When should you use no regularization vs. Ridge vs. Lasso vs. ElasticNet?
Regularized models tend to outperform nonregularized models, so it is suggested that you at least try using ridge regression.
Lasso can be effective when you want to do automatic feature selection in order to create a simpler model but can be dangerous since it may be erratic and remeove features that contain useful signal.
ElasticNet is a blend of ridge and lasso, and it can be used to the same effect as lasso whith less erratic behavior.
Explain how the penalty term works in regularized regression.
Say we have two points in train set. We can perfectly fit a line through these two points. However, this fit is very likely overfit (high variance, low bias).
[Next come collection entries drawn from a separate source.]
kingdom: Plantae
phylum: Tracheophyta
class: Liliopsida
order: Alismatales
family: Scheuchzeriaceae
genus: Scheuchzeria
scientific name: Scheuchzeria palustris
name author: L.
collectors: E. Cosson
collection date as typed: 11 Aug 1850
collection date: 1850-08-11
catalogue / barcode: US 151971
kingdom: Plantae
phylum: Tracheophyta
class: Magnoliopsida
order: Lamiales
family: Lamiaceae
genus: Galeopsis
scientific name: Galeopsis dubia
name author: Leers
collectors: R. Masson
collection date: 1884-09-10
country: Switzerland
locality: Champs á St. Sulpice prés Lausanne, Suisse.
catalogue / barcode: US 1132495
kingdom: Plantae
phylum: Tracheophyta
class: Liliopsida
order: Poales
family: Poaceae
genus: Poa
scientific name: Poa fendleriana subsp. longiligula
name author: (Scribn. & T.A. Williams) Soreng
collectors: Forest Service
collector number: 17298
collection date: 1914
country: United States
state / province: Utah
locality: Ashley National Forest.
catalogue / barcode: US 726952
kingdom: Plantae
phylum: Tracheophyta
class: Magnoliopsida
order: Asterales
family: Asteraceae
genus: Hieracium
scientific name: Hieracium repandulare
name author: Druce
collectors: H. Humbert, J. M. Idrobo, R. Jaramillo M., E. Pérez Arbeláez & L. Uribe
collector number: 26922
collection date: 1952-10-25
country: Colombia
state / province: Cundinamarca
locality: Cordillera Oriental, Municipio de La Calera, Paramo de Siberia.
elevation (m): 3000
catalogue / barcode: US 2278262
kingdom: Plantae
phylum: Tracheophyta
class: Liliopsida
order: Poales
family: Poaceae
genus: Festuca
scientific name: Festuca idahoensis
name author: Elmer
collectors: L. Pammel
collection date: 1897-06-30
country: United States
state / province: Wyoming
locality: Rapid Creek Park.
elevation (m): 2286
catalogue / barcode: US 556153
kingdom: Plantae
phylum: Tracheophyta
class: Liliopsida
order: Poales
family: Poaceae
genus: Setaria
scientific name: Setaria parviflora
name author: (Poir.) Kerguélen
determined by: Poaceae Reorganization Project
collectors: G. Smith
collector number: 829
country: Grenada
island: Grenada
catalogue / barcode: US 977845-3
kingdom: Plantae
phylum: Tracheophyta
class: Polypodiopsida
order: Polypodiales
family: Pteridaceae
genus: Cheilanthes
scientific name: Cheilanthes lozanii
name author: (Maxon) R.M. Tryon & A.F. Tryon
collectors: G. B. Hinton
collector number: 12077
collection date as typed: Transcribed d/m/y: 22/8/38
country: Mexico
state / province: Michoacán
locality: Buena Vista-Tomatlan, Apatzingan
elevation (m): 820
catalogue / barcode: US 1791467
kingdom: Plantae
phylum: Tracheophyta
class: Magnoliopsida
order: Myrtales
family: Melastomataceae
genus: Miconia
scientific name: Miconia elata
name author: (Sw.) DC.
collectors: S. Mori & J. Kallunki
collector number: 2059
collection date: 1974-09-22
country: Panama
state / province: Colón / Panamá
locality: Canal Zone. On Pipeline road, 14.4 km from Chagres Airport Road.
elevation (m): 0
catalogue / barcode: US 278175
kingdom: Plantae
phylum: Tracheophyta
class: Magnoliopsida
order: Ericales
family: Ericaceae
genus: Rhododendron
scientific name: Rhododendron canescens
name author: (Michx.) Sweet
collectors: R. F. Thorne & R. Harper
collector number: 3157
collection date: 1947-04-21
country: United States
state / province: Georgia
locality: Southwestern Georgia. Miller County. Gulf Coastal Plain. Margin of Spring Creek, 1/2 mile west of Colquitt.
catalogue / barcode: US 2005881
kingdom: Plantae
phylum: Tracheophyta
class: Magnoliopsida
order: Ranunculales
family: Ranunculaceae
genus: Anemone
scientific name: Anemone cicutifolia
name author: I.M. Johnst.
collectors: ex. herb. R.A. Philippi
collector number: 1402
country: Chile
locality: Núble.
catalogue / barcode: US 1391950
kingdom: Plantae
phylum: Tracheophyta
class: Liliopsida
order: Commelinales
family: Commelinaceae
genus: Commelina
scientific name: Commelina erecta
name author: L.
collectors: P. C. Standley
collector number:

When lambda=0, we get the same overfit line, but as lambda approaches infinity, the slope becomes flatter (lowers variance, increases bias).
THE WHOLE POINT OF REGULARIZED REGRESSION IS TO IMPROVE ML RESULTS WHEN USING SMALL SAMPLE SIZES THAT RESULT IN TRAINING SET OVERFITS, BY DESENSITIZING/REDUCING THE FLEXIBILITY OF THE MODEL.
Simple linear regression loss function is SumSquaredResiduals = SSR.
Ridge regression loss function is SumSquaredResiduals + lambda*(slope^2).
KEY 1: By minimizing SSR * lambda(slope^2) we get a BIASED FIT to the TRAINING data, which is an IMPROVED fit to the TEST data.
HOW? As lambda increases, the error increases and the SLOPE BECOMES FLATTER (slope asymptotically approaches 0, horizontal line as lambda -> inf), which effectively adds bias to model, i.e. reduces flexibility of the model w.r.t. the training data.
example for two data points, where SS residuals is zero:
linreg: y = slope*x + b y = b0 + b1*x y = 0.4 + 1.3x; minimize linreg loss: SSR = 0 because the line overlaps the two points
(lambda = 1) minimize ridge loss subject to:
SSR + lambda(b1^2)
= SSR + lambda(1.3^2)
= 0 + 1 * (1. 69)
(lambda = 2) minimize ridge loss subject to:
SSR + lambda(b1^2)
= SSR + lambda(1.3^2)
= 0 + 2* (1. 69)
= 3.38
… the best fit becomes flatter (introduces bias) as lambda approaches inf, which increases the SSR+ridge loss
KEY 2: we apply cross validation to find optimal lambda to introduce optimal bias
Ridge penalty shrinks the slope (some coefs) asymptotically to zero while Lasso penalty shrinks the slope (some coefs) exactly to zero.
Ridge is better when most variables are useful while Lasso is better when there are many useless noise variables.